In de reactie van het Management op de constateringen in het rapport van het
Inspectiepanel wordt duidelijk dat het Management de tekortkomingen erkent,
maar tevens te herstellen vindt. Ter voorkoming van onomkeerbare
beslissingen is door de Raad van Uitvoerende Directeuren besloten dat de
door het Inspectiepanel geconstateerde omissies dienen te worden gerepareerd
langs de lijnen zoals uiteengezet in de reactie van het Management. Hiertoe
moet additioneel onderzoek worden uitgevoerd. De Raad van Uitvoerende
Directeuren heeft aangegeven dat zulks gevolgen kan hebben voor de
vormgeving van het project.
Vraag 6
Wilt u de Tweede Kamer op de hoogte houden van verdere besluitvorming
terzake?
Antwoord
Ik ben gaarne bereid de Kamer per brief te informeren over verdere
besluitvorming.
Kenmerk
Blad /1
A review of the World Bank's Inspection Panel Report on the Bujagali
Hydropower Project (International Rivers Network, 10 juni 2002).
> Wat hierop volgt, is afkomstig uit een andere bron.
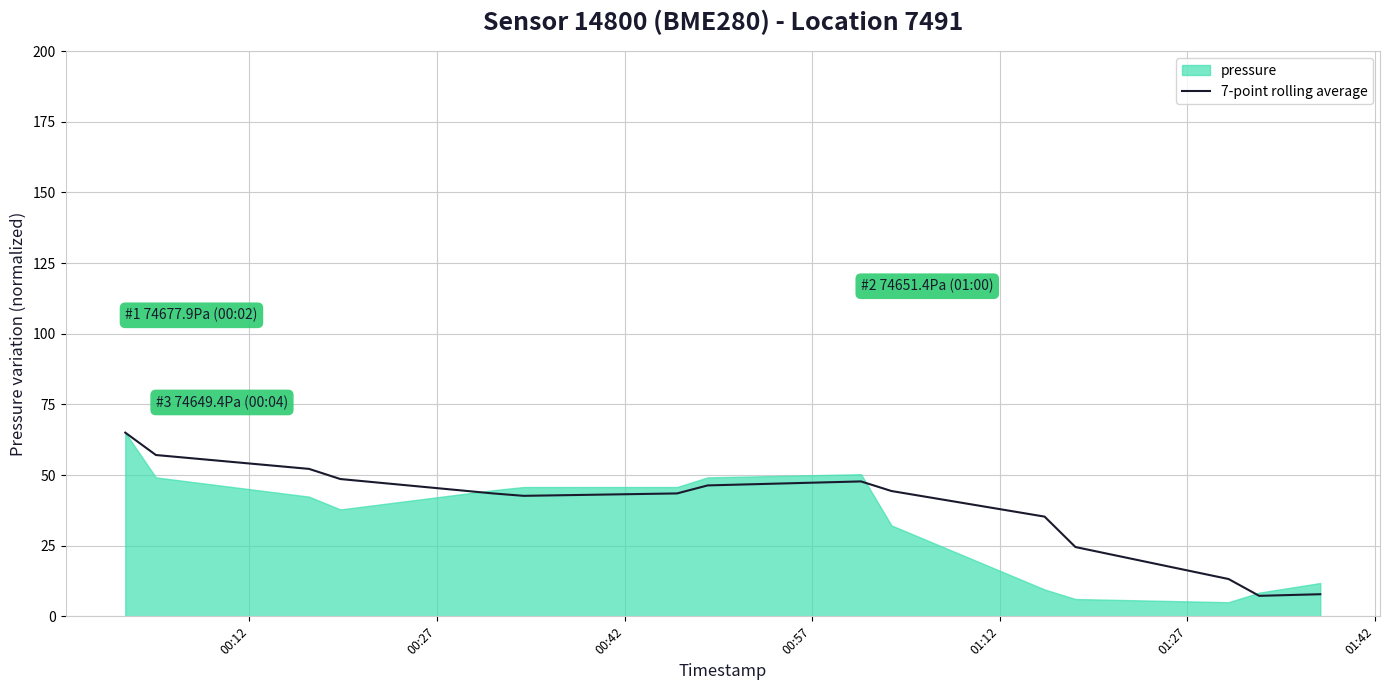

What is the minimum value for 7-point rolling average?

7.3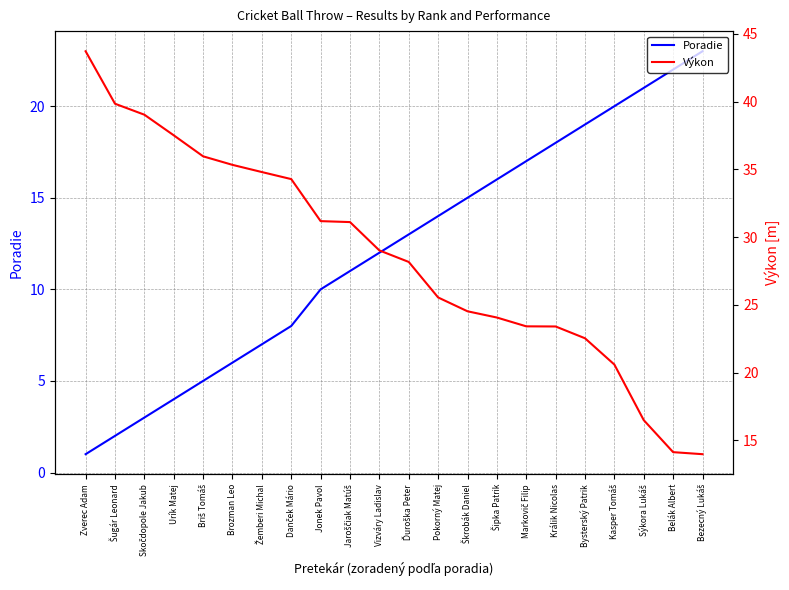

Reading left to right, what are all the values shown in this chart?

Poradie: 1.0	2.0	3.0	4.0	5.0	6.0	7.0	8.0	10.0	11.0	12.0	13.0	14.0	15.0	16.0	17.0	18.0	19.0	20.0	21.0	22.0	23.0
Výkon: 43.7	39.8	39.0	37.5	36.0	35.3	34.8	34.3	31.2	31.1	29.0	28.2	25.6	24.5	24.1	23.4	23.4	22.5	20.6	16.5	14.1	14.0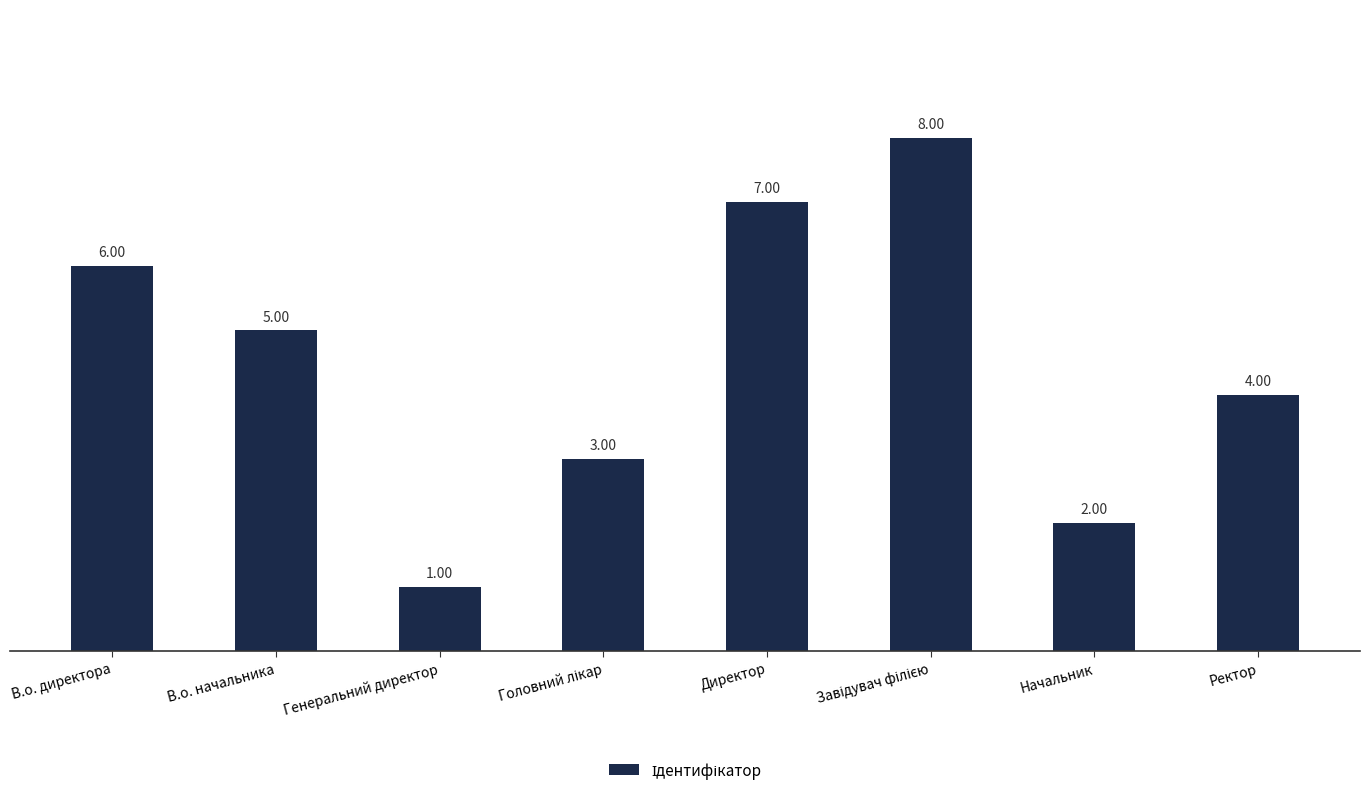

What is the ratio of the value at Начальник to the value at Ректор?

0.5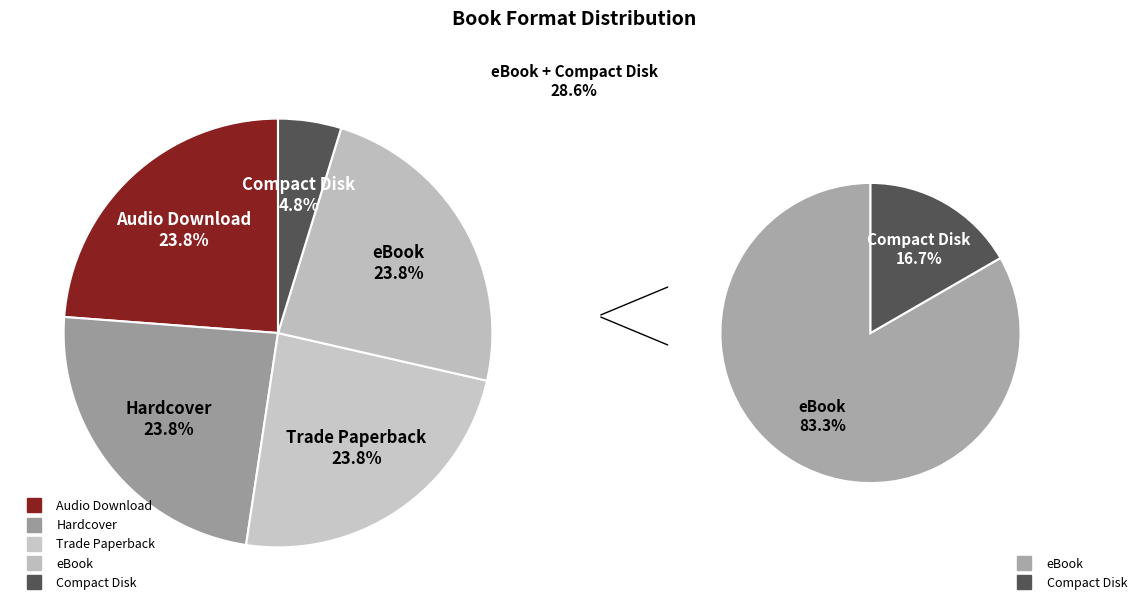

To the nearest percent, what is the difference between the Compact Disk and Trade Paperback slice percentages?

19%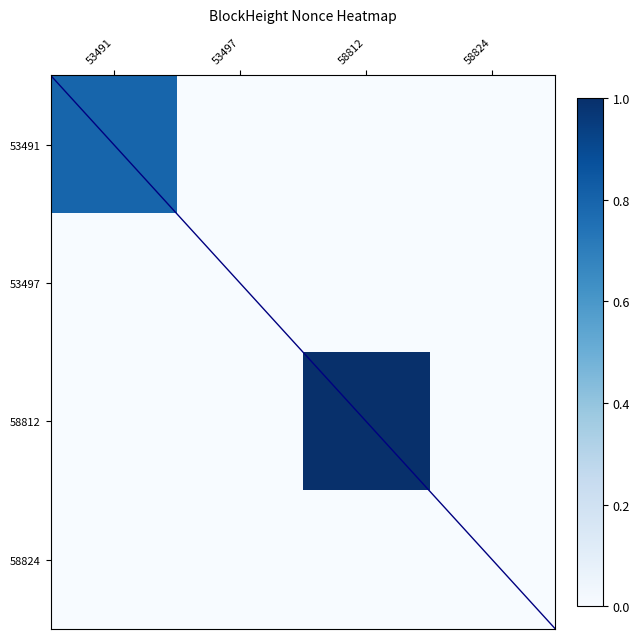

Reading left to right, extract all data points from this chart.

53491: 53491=0.8	53497=0.0	58812=0.0	58824=0.0
53497: 53491=0.0	53497=0.0	58812=0.0	58824=0.0
58812: 53491=0.0	53497=0.0	58812=1.0	58824=0.0
58824: 53491=0.0	53497=0.0	58812=0.0	58824=0.0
Beide rapporten zijn openbaar gemaakt en te vinden onder
www.inspectionpanel.org
Advies van de Nederlandse Commissie voor de MER over het
Bujagali-Waterkrachtproject in Uganda, aangeboden aan de Voorzitter van de
Tweede Kamer bij brief van de minister voor Ontwikkelingssamenwerking, d.d.
20 november 2001.
a. a complete definition of hydraulic operation conditions and hydraulic
safety of the cascade of dams along the Victoria Nile; b. the justification
of site selection using an improved and quantified approach, uniformly
applied to all alternative locations and in which economic, social and
environmental arguments are equally weighed; c. appropriate surveys for the
Upper Nile system up to Lake Kyoga and preferably down to Lake Albert, in
order to develop an overall strategy.